* Begin PROVIDED TEXT *

Why social tension in Spain does not boil over
Spaniards have come to accept that their country’s dire state of economic affairs will take years to overcome. After witnessing the suffering experienced by their European neighbors, particularly in Greece and Portugal, Spanish citizens have also accepted significant tax increases and the overall deterioration of their household economies with stoic resignation. Political and social stability have admirably prevailed.
As national economic indicators continue to confirm an even more painful future with record-high unemployment and unabated economic stagnation, one can only ask how much longer such stability will last.
The short-term outlook: more of the same
In the midst of stubborn unemployment figures, rising taxes, higher utility bills and falling wages, Spanish households are facing the arduous task of reducing their debt. While consumption has fallen marginally in real terms, so have savings, which have gone into negative territory. It now looks like Spaniards may soon (within months) have to further reduce their consumption habits and renew efforts to reduce their debt.
The state finds itself in a similar situation: in spite of budget cuts and reforms to reduce the deficit, the economic slowdown has had a negative impact in terms of revenues, as well as in the government’s ability to finance itself. Consequently, the revised 5.8 percent deficit target for 2012 seems extremely difficult to attain.
Spain’s exports have shown positive signs. However, this seems to be the case only on the surface, as more time is needed to properly assess if the trade balance improvement is actually a trend. For now, three constants remain solid in an area in which all European nations fiercely compete with one another: imports are falling due to the downturn in the economy, Spain’s dependency on foreign raw materials and energy continues to be high, and the race for competitiveness is far from over.
Over 90 percent negative about the economy
The latest public opinion survey by Spain’s Center for Sociological Investigation (CIS) reveals that 9 out of 10 Spaniards regard the current economic situation as “bad” or “very bad.” The survey also confirms the order of Spaniards’ main concerns: unemployment, the economy and the political class.
Clearly, Spaniards connect the current state of economic affairs with their perception of an inadequate political establishment coupled with corruption. Why is it then that the current economic reality and dire outlook (along with Spaniards’ indentifying the political class as partly culpable for it) not translating into social disorder?

* End PROVIDED TEXT *

= REQUIRED TASKS =
1. List each condition that the article on social tension in Spain gives as the setting in which Spanish households face the task of reducing their debt.
2. According to the article on social tension in Spain, what is the revised deficit target for 2012?
3. Continue the article on social tension in Spain, picking up after its final paragraph.

* Begin MATERIAL PROVIDED *

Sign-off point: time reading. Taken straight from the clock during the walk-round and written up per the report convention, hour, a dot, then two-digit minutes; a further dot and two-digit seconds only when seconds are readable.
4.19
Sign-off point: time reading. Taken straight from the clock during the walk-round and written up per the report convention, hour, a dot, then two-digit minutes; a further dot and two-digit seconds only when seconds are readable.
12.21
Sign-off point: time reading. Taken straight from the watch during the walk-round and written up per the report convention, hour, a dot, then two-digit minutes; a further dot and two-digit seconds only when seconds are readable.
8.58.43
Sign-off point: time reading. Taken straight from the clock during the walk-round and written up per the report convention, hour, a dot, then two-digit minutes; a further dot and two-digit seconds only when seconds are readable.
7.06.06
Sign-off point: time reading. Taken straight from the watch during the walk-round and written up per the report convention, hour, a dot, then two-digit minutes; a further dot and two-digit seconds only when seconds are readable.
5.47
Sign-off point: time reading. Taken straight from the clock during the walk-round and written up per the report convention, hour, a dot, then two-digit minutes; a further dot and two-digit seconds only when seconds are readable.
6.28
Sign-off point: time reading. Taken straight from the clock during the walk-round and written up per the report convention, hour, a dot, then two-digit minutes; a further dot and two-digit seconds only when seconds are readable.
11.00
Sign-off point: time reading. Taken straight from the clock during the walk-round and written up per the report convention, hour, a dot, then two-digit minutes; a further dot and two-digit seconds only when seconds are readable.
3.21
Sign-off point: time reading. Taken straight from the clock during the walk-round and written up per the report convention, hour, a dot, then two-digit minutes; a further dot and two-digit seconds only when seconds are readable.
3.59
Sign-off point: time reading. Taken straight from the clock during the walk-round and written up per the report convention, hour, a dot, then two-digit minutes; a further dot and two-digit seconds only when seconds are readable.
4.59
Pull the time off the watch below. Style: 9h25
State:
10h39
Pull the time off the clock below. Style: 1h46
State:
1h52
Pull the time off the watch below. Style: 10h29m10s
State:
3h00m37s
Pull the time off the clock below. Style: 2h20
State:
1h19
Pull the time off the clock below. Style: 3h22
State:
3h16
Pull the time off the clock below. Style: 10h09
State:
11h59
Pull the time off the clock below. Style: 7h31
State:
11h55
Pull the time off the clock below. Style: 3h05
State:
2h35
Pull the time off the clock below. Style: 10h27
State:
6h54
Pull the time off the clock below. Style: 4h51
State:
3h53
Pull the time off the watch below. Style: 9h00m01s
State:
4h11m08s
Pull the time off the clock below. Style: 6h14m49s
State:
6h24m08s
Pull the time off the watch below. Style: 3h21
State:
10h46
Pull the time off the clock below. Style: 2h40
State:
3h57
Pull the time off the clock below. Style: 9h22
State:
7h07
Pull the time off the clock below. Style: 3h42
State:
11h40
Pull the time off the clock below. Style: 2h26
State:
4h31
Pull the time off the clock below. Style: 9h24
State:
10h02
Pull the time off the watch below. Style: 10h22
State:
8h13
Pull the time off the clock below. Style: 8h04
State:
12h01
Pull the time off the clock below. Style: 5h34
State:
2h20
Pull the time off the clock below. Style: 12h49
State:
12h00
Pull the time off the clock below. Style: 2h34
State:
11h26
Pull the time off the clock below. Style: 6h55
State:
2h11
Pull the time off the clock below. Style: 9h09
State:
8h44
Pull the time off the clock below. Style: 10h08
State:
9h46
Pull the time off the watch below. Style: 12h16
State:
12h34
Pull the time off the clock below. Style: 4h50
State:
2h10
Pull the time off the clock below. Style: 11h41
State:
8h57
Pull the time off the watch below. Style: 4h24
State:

* End MATERIAL PROVIDED *

= THE ANSWERS =
1.
- Stubborn unemployment figures
- Rising taxes
- Higher utility bills
- Falling wages

2. 5.8 percent

3.
There may be four important factors keeping the streets below boiling point: 1) Spaniards do not feel the relative deprivation that reigns in Greece; 2) Family networks of support have proven highly effective; 3) Unions have refrained from adopting a belligerent attitude; and 4) The government’s lack of a sensible communication strategy has not yet caused a disaster.
“Spain is not Greece”
The teeth-pulling negotiations of the first Greek bailout may be encapsulated in the following comment, made by German Chancellor Angela Merkel to Greece’s former Prime Minister George Papandreou: “We want to make sure nobody else will want this.” As far as Spaniards are concerned, Merkel was spot on.
Indeed, Spaniards have witnessed the tragic economic, political and social developments which have taken place in Greece and have embraced the politicians’ “Spain is not Greece” mantra, but in the “things could be worse” sense of the phrase.
Comparatively speaking, Spaniards are comforted by the fact that their country is not in such a terrible shape. Greece has become the ultimate threshold of economic suffering, one that Spaniards believe they will never have to cross, but which leaves quite a bit of room for pain.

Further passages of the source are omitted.